> **What you should do**
Format every line of text in the records as a numbered list, skipping any blank lines. Leave the pictures out of the list.

Saved data entries
--------------------------------------------------
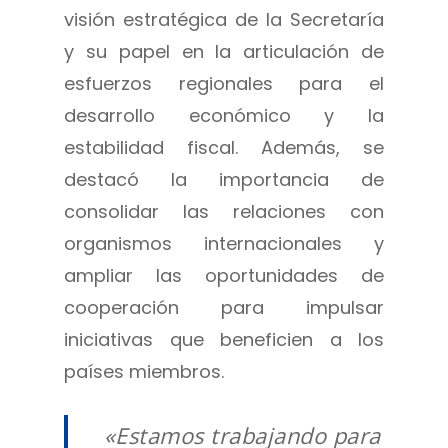
visión estratégica de la Secretaría
y su papel en la articulación de
esfuerzos regionales para el
desarrollo económico y la
estabilidad fiscal. Además, se
destacó la importancia de
consolidar las relaciones con
organismos internacionales y
ampliar las oportunidades de
cooperación para impulsar
iniciativas que beneficien a los
países miembros.
«Estamos trabajando para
--------------------------------------------------
> **The answer**
1. visión estratégica de la Secretaría
2. y su papel en la articulación de
3. esfuerzos regionales para el
4. desarrollo económico y la
5. estabilidad fiscal. Además, se
6. destacó la importancia de
7. consolidar las relaciones con
8. organismos internacionales y
9. ampliar las oportunidades de
10. cooperación para impulsar
11. iniciativas que beneficien a los
12. países miembros.
13. «Estamos trabajando para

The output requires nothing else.